Scott’s job is to get as many people as possible using Ysgol Bae Baglan’s facilities after 5 o’clock and at the weekends.

He tells us more about his role, and how the school has affected the local area.

Scott, as community manager, how do you go about marketing these facilities?

About a year before the school opened, Mike Tate was meeting people and collecting contacts.

When I started he gave me a load of information for potential users so I reviewed everything, put the jigsaw puzzle together and worked out how we could best get everyone involved.

We didn’t need to do much advertising. It’s a brand new facility, people already knew about it and you’ve got 1,500 pupils attending who could spread the word anyway.

What is the purpose of this?

At the end of the day, you’ve got a new school that’s had a lot of investment. If you didn’t open it up to the public, these facilities wouldn’t be used to their full potential. Our prices aren’t too high because it’s not a money making project – it’s all about getting the community to use it.

We are open to little local clubs, but we also work with various governing bodies, and the Welsh netball and basketball teams. It’s not just this community, it has reached far wider than we expected.

With all these different people using the school, who do you feel owns it?

The community. When you look at it from the point of view of a community school, all the people that live in the area come to this school and also their brothers, sisters or parents can use it as well in the evenings. They see it as theirs.

How have you seen the community change?

Because they brought three schools together, they brought three communities together. I would say the Ysgol Bae Baglan community covers the whole area now.

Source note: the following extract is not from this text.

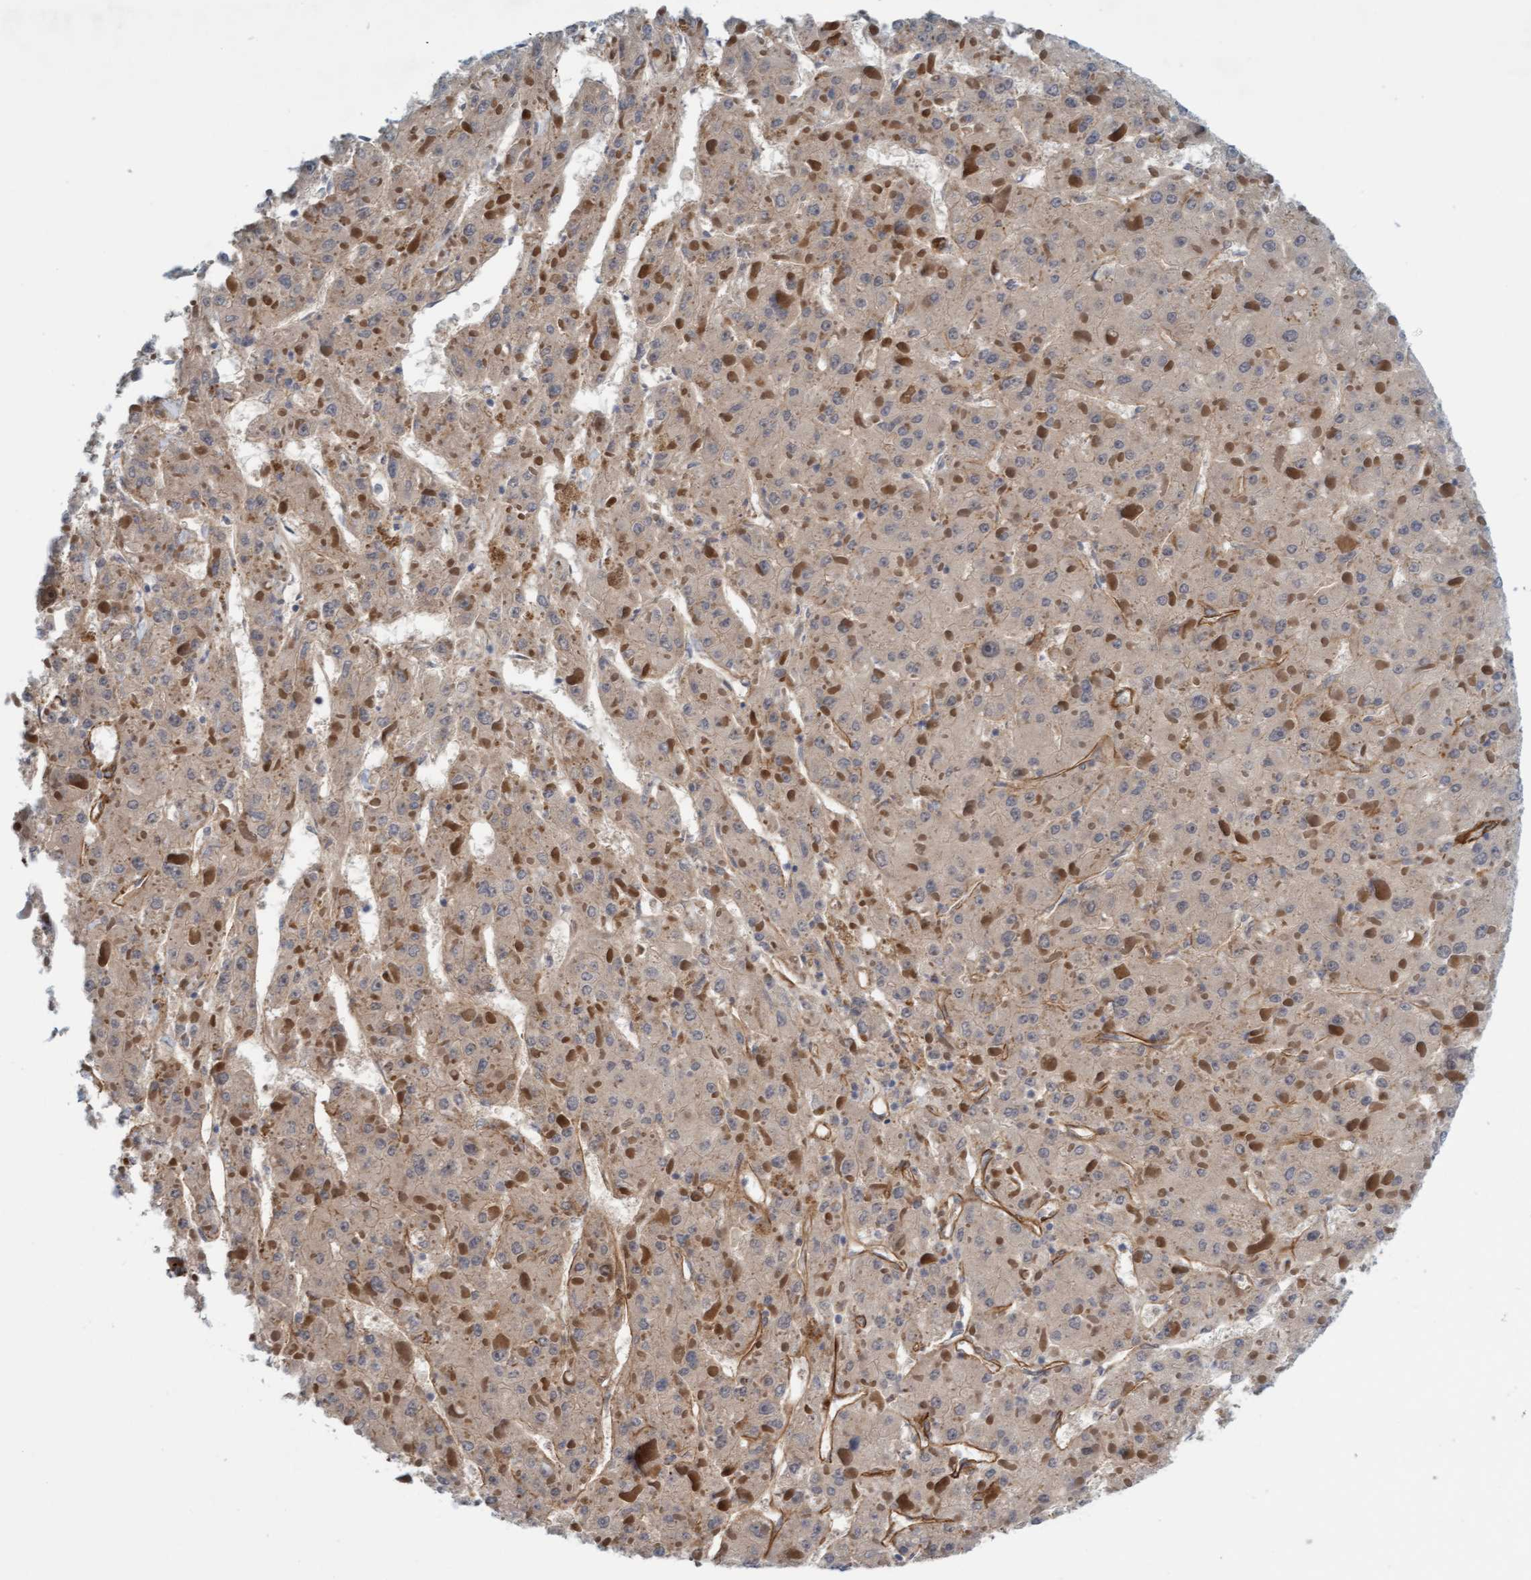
{"staining": {"intensity": "weak", "quantity": "25%-75%", "location": "cytoplasmic/membranous"}, "tissue": "liver cancer", "cell_type": "Tumor cells", "image_type": "cancer", "snomed": [{"axis": "morphology", "description": "Carcinoma, Hepatocellular, NOS"}, {"axis": "topography", "description": "Liver"}], "caption": "DAB immunohistochemical staining of human liver cancer reveals weak cytoplasmic/membranous protein positivity in about 25%-75% of tumor cells. The staining is performed using DAB (3,3'-diaminobenzidine) brown chromogen to label protein expression. The nuclei are counter-stained blue using hematoxylin.", "gene": "TSTD2", "patient": {"sex": "female", "age": 73}}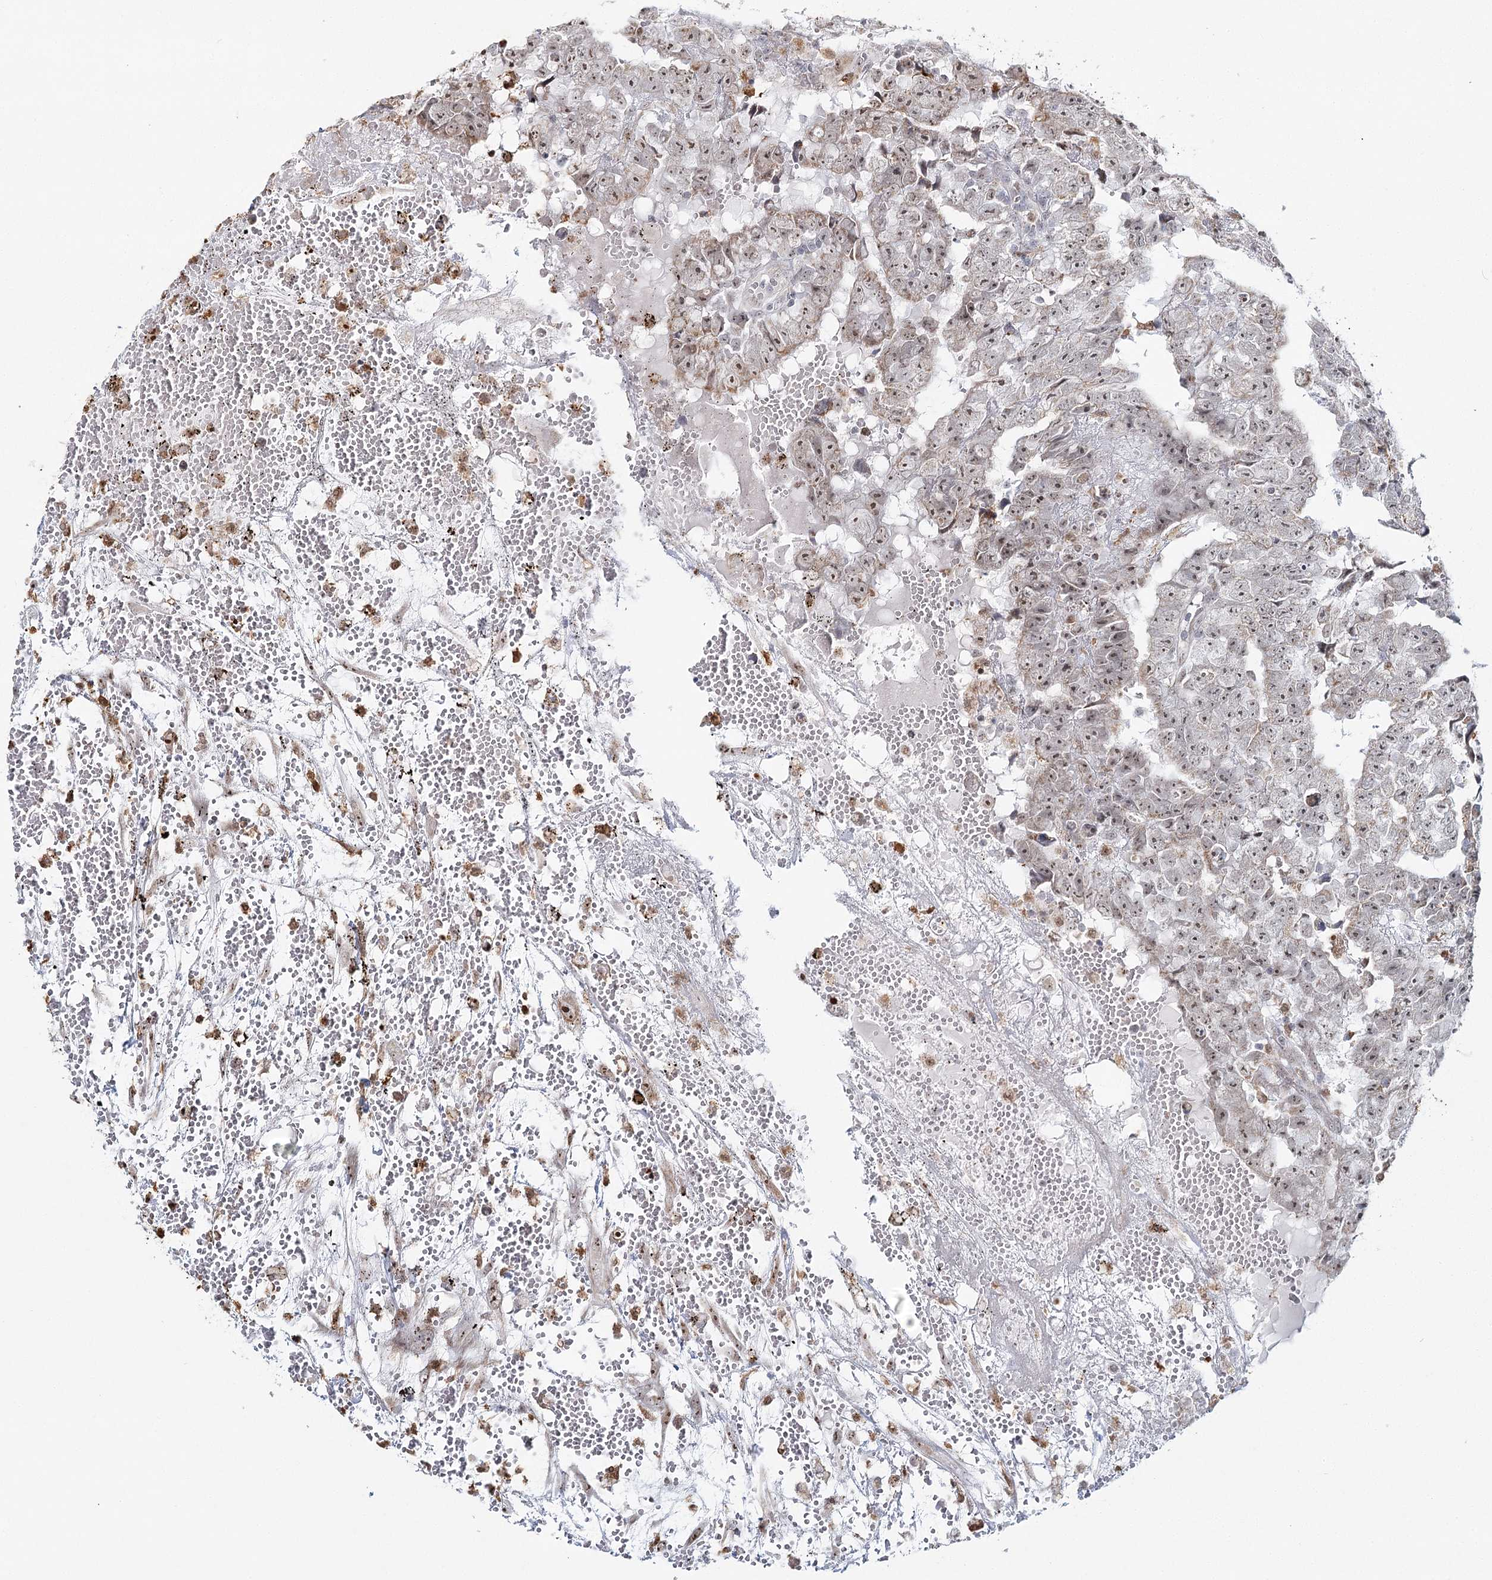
{"staining": {"intensity": "weak", "quantity": ">75%", "location": "nuclear"}, "tissue": "testis cancer", "cell_type": "Tumor cells", "image_type": "cancer", "snomed": [{"axis": "morphology", "description": "Carcinoma, Embryonal, NOS"}, {"axis": "topography", "description": "Testis"}], "caption": "Immunohistochemical staining of testis cancer (embryonal carcinoma) displays low levels of weak nuclear positivity in about >75% of tumor cells.", "gene": "ATAD1", "patient": {"sex": "male", "age": 25}}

It proves that bringing everyone together is possible, kids from all different areas are socialising and making friends.

When I went to school, we never had these facilities and I loved sports. If I came to a school like this, I’d be so chuffed. I get a sense that the pupils who go here are proud of what they’ve got.

How would you describe your role?

What I take pride in is making as many people as possible feel a part of the facilities here. When I meet with them, we have a friendly conversation and people contact me directly on my mobile phone. That is what the community here is all about – contact and individual engagement.

Has sport had an impact on the community?

Yes, definitely. They are exposed to lots of different clubs, and it’s helped them socialise and get fitter.

The art department here also run pottery classes and fairs, off their own back. I don’t have any involvement in that. The performing arts department also put on three to four productions a year. They bring the older generation in which is great, so we’ve now got most of the community using the school to their benefit.

What do you think the benefit is of bringing this community together?

It’s all about getting people to like each other more. Before, you’d have areas of the town, but having a community hub like this brings people together. People might now have friends from all across town because they’re a part of this one school.